To Nancy’s consternation she saw that the soldier she had just been ordering around, had put on his coat. His gold leaf indicated him a major, and the caduceus that he was a member of the medical corps. She felt terribly embarrassed at her mistake.
He seemed to think nothing of it, however, for he explained to the captain, “I’ll keep this young lady to help me. She says she’s a nurse.”
“Then I’ll go look after some of the others,” said the captain, alertly.
Major Reed was stooping to give attention to the injured man, and asked as he did so, “Where did you graduate?”
“Stanford Hospital. I’m Nancy Dale. I just joined the Army Nurse Corps and am on my way for basic training.”
This explanation seemed quite satisfactory to the major. He set his bag on the ground and pulled the zipper. “Give the lady there a hypo. We’ll need one here, too. Tell Captain Lewis to get what she needs from my bag.”
Until the sun rose over the red clay hills Nancy worked beside Major Reed, setting bones, sewing up cuts and giving sedatives to the hysterical. Several automobiles had gathered and focused their headlights upon the scene. Though Nancy had never faced such an emergency, she did not lose her head, nor did her hands shake as she worked to relieve the injured.
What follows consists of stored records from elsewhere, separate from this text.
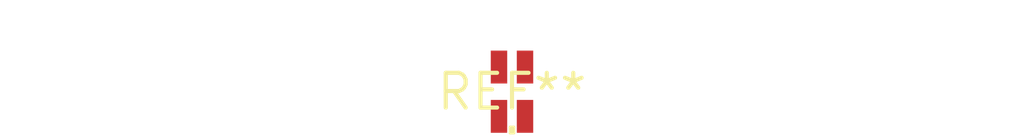
<source format=kicad_pcb>
(kicad_pcb (version 20240108) (generator pcbnew)

  (general
    (thickness 1.6)
  )

  (paper "A4")
  (layers
    (0 "F.Cu" signal)
    (31 "B.Cu" signal)
    (32 "B.Adhes" user "B.Adhesive")
    (33 "F.Adhes" user "F.Adhesive")
    (34 "B.Paste" user)
    (35 "F.Paste" user)
    (36 "B.SilkS" user "B.Silkscreen")
    (37 "F.SilkS" user "F.Silkscreen")
    (38 "B.Mask" user)
    (39 "F.Mask" user)
    (40 "Dwgs.User" user "User.Drawings")
    (41 "Cmts.User" user "User.Comments")
    (42 "Eco1.User" user "User.Eco1")
    (43 "Eco2.User" user "User.Eco2")
    (44 "Edge.Cuts" user)
    (45 "Margin" user)
    (46 "B.CrtYd" user "B.Courtyard")
    (47 "F.CrtYd" user "F.Courtyard")
    (48 "B.Fab" user)
    (49 "F.Fab" user)
    (50 "User.1" user)
    (51 "User.2" user)
    (52 "User.3" user)
    (53 "User.4" user)
    (54 "User.5" user)
    (55 "User.6" user)
    (56 "User.7" user)
    (57 "User.8" user)
    (58 "User.9" user)
  )

  (setup
    (pad_to_mask_clearance 0)
    (pcbplotparams
      (layerselection 0x00010fc_ffffffff)
      (plot_on_all_layers_selection 0x0000000_00000000)
      (disableapertmacros false)
      (usegerberextensions false)
      (usegerberattributes false)
      (usegerberadvancedattributes false)
      (creategerberjobfile false)
      (dashed_line_dash_ratio 12.000000)
      (dashed_line_gap_ratio 3.000000)
      (svgprecision 4)
      (plotframeref false)
      (viasonmask false)
      (mode 1)
      (useauxorigin false)
      (hpglpennumber 1)
      (hpglpenspeed 20)
      (hpglpendiameter 15.000000)
      (dxfpolygonmode false)
      (dxfimperialunits false)
      (dxfusepcbnewfont false)
      (psnegative false)
      (psa4output false)
      (plotreference false)
      (plotvalue false)
      (plotinvisibletext false)
      (sketchpadsonfab false)
      (subtractmaskfromsilk false)
      (outputformat 1)
      (mirror false)
      (drillshape 1)
      (scaleselection 1)
      (outputdirectory "")
    )
  )

  (net 0 "")

  (footprint "LED_Kingbright_APHBM2012_2x1.25mm" (layer "F.Cu") (at 0 0))

)

</source>
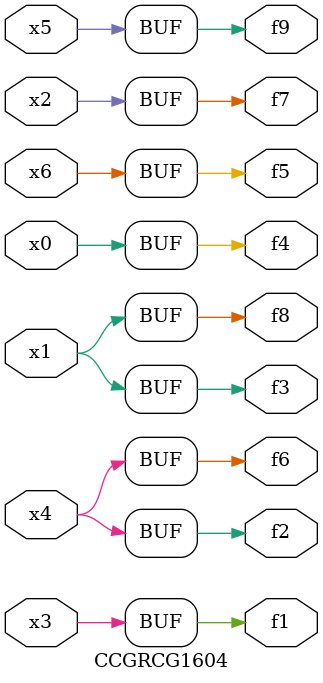
<source format=v>
module CCGRCG1604(
	input x0, x1, x2, x3, x4, x5, x6,
	output f1, f2, f3, f4, f5, f6, f7, f8, f9
);
	assign f1 = x3;
	assign f2 = x4;
	assign f3 = x1;
	assign f4 = x0;
	assign f5 = x6;
	assign f6 = x4;
	assign f7 = x2;
	assign f8 = x1;
	assign f9 = x5;
endmodule

</source>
Only once did she feel an inward tremor and that was when she thought of how she had ordered Major Reed around. But there was no time to dwell on that in the busy hours before the arrival of nurses, doctors and ambulances from the nearest town.
“Someone to relieve us at last,” said Captain Mary Lewis, who now looked as weary as Nancy felt.
“I phoned the camp for a car to be sent for us,” Major Reed told them. “There’ll be plenty of room for the three of us and our baggage.”
Nancy glanced from one officer to the other in astonishment. “Oh, are we really within driving distance of the camp?”
“Only about fifty miles,” replied Major Reed.
“And you’re both going there?”
Captain Lewis nodded and smiled. “I’ve been on a tour of inspection, and Major Reed has been assigned work there.”